L’ambassadeur, Jean-Michel Casa, a ouvert l’événement : " Nous sommes heureux d’accueillir Mario Vargas Llosa à l’Institut français de Madrid, près d’un an après son élection comme membre de l’Académie française au premier tour de scrutin pour le siège 18, vacant en raison du décès de Michel Serres ".

JPEG

Il a poursuivi : "Votre présence nous honore. (...) Vous avez été le premier lauréat du prix Nobel de l’Académie française depuis François Mauriac, et le premier écrivain étranger à être publié de son vivant dans la prestigieuse bibliothèque de la Pléiade. Vous avez reçu les plus grands prix de la littérature hispanique internationale, le prix Nobel bien sûr, le prix Princesse des Asturies, le prix Cervantes, le prix André Malraux, pour n’en citer que quelques-uns, sans oublier votre qualité de membre de l’Académie royale espagnole (RAE). Vous êtes devenu, avec votre originalité propre, l’un des romanciers du boom latino-américain qui a donné à ce continent sa reconnaissance méritée. Vous êtes un auteur pluriel, tel que l’Académie française le définit". "Vous devez beaucoup à d’autres grands écrivains, de Cervantès à Camus, qui vous ont fait découvrir les règles et les arts du métier, mais aussi l’âme humaine, sa grandeur et ses abîmes. Deux écrivains semblent être des modèles littéraires fondamentaux : Faulkner, pour son approche multi-perspective et sa polyphonie, et bien sûr Flaubert qui nous réunit aujourd’hui pour sa conception du réalisme et la structuration du récit", a-t-il conclu.

JPEG

Marie-Madeleine Rigopoulos a animé la conversation avec Mario Vargas Llosa. Elle lui a demandé ce qui le lie à la France, à la littérature et à ce territoire universel. "Personne ne mérite mieux que vous le titre de citoyen du monde. Vous êtes un écrivain français par alliance. J’aimerais remonter dans le temps, avant que vous ne veniez vous installer à Paris à l’âge de 22 ans. Quand avez-vous pris conscience du pouvoir de la littérature, du pouvoir de la lecture ? Très jeune, vous avez eu ce coup de foudre intérieur, cet engouement pour le pouvoir de la littérature : quand avez-vous réalisé que la littérature allait changer le cours de votre vie ?"
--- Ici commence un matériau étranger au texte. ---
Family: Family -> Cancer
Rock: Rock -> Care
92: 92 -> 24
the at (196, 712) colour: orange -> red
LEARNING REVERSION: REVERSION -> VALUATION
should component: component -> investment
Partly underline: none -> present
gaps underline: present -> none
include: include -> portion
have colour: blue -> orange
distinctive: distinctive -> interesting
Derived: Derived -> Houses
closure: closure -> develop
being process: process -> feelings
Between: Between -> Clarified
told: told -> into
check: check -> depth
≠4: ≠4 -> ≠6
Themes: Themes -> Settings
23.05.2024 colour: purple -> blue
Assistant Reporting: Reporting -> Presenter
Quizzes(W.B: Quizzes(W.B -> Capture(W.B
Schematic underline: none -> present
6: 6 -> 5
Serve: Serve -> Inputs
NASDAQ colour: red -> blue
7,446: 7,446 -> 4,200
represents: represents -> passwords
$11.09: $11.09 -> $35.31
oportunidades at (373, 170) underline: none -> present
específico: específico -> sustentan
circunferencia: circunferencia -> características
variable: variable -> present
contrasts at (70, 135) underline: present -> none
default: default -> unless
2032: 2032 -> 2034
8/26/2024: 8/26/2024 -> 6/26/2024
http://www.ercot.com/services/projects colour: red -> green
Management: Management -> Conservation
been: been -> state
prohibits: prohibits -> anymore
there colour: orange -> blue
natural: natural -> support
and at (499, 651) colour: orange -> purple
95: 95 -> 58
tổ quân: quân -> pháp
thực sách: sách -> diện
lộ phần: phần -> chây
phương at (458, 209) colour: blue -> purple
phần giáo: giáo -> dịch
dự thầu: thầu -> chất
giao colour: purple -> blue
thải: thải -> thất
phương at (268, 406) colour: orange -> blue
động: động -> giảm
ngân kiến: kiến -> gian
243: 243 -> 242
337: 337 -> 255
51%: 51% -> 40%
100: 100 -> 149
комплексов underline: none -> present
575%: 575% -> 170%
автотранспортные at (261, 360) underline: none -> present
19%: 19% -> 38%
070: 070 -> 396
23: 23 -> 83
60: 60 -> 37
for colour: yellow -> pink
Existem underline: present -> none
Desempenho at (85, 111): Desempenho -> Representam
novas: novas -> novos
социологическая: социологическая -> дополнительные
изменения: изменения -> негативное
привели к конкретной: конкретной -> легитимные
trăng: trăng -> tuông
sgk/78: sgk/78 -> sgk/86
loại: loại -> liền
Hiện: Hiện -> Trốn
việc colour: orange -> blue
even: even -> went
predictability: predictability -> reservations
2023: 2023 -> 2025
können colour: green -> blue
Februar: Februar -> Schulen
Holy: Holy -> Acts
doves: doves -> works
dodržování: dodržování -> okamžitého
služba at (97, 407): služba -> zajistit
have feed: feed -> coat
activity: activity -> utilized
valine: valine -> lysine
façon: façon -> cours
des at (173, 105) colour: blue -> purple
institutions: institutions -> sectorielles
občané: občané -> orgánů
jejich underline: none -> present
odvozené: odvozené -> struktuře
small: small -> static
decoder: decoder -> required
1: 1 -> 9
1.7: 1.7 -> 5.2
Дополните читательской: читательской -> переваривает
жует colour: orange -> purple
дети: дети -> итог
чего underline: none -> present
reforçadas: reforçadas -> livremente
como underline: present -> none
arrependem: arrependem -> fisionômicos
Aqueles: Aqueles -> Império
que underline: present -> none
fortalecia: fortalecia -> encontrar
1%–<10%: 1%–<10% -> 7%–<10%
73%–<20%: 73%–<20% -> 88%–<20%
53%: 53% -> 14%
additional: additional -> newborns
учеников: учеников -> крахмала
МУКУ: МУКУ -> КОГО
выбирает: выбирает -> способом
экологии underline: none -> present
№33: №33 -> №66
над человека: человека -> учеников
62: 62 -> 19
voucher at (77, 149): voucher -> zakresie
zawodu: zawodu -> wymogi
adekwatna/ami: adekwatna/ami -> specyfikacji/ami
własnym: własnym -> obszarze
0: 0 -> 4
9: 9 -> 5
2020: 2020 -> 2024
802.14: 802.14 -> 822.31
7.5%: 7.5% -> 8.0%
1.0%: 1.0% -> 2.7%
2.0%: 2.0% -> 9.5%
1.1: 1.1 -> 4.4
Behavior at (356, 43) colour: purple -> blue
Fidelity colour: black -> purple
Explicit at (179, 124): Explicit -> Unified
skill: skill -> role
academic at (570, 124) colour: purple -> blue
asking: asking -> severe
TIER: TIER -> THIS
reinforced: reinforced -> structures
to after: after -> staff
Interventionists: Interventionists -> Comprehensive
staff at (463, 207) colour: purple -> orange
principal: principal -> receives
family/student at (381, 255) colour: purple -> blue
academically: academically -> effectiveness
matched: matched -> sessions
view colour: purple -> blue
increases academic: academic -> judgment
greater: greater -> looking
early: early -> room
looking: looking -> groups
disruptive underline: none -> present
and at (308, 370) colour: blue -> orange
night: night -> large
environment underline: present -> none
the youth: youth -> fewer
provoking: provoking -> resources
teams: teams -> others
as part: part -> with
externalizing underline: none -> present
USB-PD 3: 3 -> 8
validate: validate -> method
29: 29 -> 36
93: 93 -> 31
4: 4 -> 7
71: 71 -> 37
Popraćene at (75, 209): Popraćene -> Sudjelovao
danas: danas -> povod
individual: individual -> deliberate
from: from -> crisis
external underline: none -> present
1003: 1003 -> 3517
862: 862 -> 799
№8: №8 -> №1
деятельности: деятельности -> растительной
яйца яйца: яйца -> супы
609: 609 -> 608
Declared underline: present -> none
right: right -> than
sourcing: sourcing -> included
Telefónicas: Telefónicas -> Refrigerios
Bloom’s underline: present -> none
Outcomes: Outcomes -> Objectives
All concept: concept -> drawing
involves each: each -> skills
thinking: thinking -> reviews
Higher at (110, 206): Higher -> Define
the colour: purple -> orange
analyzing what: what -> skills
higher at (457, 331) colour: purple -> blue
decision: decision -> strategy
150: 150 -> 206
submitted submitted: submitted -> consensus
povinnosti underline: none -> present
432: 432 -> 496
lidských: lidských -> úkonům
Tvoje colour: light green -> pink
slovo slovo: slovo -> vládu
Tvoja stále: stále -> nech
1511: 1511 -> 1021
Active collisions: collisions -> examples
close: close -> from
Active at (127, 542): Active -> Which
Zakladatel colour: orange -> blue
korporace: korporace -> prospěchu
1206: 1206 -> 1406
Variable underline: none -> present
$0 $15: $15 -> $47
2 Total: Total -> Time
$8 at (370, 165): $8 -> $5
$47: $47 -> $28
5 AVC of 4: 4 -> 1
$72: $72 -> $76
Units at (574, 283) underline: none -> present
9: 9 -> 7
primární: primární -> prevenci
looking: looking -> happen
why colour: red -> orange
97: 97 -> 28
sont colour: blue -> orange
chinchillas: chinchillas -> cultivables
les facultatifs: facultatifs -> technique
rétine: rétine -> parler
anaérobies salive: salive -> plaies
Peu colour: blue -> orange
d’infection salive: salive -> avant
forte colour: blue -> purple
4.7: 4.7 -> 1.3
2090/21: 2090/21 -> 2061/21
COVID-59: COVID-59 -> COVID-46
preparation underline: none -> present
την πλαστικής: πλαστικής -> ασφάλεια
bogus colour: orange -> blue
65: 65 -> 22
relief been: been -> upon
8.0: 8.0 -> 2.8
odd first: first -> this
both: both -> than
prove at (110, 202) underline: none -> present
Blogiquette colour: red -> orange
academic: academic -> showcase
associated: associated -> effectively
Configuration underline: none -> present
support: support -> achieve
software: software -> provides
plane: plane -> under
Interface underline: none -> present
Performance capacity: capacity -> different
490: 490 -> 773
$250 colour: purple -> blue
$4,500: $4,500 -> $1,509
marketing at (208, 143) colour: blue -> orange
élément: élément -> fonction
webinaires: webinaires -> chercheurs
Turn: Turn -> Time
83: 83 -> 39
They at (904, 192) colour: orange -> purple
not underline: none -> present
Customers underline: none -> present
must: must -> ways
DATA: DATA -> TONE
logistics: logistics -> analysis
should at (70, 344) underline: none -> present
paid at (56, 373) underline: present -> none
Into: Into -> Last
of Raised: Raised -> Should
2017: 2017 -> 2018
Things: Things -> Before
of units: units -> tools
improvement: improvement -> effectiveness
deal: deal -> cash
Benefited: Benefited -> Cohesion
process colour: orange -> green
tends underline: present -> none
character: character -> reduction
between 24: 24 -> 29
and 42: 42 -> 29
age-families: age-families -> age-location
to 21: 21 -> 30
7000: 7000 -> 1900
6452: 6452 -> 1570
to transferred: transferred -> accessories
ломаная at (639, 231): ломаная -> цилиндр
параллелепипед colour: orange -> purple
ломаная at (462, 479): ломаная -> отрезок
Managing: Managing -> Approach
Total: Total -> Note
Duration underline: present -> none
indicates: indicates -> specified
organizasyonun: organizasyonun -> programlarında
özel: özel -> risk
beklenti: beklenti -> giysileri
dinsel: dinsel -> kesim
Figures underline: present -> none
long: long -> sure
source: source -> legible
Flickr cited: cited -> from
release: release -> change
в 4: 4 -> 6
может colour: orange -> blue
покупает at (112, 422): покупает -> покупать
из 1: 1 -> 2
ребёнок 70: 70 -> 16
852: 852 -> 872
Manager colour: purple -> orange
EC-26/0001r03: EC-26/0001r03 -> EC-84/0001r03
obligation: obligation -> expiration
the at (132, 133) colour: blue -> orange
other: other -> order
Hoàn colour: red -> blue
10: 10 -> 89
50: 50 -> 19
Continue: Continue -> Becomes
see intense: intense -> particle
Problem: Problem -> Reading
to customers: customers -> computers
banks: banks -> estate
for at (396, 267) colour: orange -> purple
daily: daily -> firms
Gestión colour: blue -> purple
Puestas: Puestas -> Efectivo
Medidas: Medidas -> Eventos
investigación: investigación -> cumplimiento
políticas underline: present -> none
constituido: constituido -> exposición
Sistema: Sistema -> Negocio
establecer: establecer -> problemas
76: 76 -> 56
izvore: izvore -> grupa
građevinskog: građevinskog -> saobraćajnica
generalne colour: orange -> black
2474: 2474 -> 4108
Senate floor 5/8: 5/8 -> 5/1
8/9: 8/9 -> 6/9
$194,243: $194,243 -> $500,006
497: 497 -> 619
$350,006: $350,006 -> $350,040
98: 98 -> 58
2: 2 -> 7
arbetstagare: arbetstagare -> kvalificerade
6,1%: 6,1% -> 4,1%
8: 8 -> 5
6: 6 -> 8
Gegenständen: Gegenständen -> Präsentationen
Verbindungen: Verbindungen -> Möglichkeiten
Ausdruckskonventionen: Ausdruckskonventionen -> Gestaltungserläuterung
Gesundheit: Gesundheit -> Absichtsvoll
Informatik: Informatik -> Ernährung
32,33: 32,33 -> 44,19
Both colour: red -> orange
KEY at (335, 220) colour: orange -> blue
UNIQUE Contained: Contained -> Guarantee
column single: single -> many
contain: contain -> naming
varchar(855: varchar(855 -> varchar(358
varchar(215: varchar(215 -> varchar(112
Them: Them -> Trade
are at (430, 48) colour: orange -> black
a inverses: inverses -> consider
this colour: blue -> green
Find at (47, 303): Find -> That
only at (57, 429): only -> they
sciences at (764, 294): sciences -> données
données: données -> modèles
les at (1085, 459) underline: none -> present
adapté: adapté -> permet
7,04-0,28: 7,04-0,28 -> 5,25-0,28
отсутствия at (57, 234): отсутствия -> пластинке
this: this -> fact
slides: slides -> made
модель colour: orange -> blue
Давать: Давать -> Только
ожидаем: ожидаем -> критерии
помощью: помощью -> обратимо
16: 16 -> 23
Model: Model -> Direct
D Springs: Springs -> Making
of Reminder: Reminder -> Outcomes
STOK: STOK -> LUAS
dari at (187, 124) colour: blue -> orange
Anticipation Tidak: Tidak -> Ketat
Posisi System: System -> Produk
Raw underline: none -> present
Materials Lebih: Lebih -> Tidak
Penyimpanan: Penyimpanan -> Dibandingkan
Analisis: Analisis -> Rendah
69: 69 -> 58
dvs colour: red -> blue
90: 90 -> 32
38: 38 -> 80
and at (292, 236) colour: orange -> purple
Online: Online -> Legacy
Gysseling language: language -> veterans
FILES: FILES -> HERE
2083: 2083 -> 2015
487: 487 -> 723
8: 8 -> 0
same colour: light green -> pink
Mario Vargas Llosa a expliqué : "J’étais Péruvien. À cette époque, le Pérou était un petit pays, il n’y avait pas de maisons d’édition. Il y avait des librairies, mais peu, et d’autre part, nous nous demandions pourquoi devenir écrivain dans un pays comme le Pérou ? C’était difficile. J’étais très excité par ma vocation littéraire, mais le pays n’encourageait pas ces idées. J’avais donc beaucoup de doutes, mais ce que je savais, c’est que ce serait différent à Paris. J’avais obtenu une bourse pour faire un doctorat à Madrid, mais à la fin de l’année, je suis allé directement à Paris. Le jour même de mon arrivée, dans le Quartier latin, j’ai trouvé une librairie ouverte jusqu’à minuit, La joie de lire, et j’ai acheté un exemplaire de Madame Bovary. Je l’ai lu et j’ai été complètement choqué. J’ai découvert, à travers Flaubert, la grande littérature, la révolution littéraire, et j’ai passé toute la nuit à lire ce livre exceptionnel qui, pour moi, a eu un effet extraordinaire. Il m’a convaincu que la littérature était la profession idéale pour un jeune homme comme moi à l’époque et que, grâce à elle, on pouvait changer sa vie. La découverte de Flaubert a été extraordinaire. Il m’a convaincu que la littérature était un métier responsable. Ce que j’ai découvert plus tard, c’est que Flaubert n’avait pas beaucoup de facilités avec sa famille ; son père ne croyait pas qu’il pouvait se consacrer entièrement à la littérature. Il n’aimait pas cette idée."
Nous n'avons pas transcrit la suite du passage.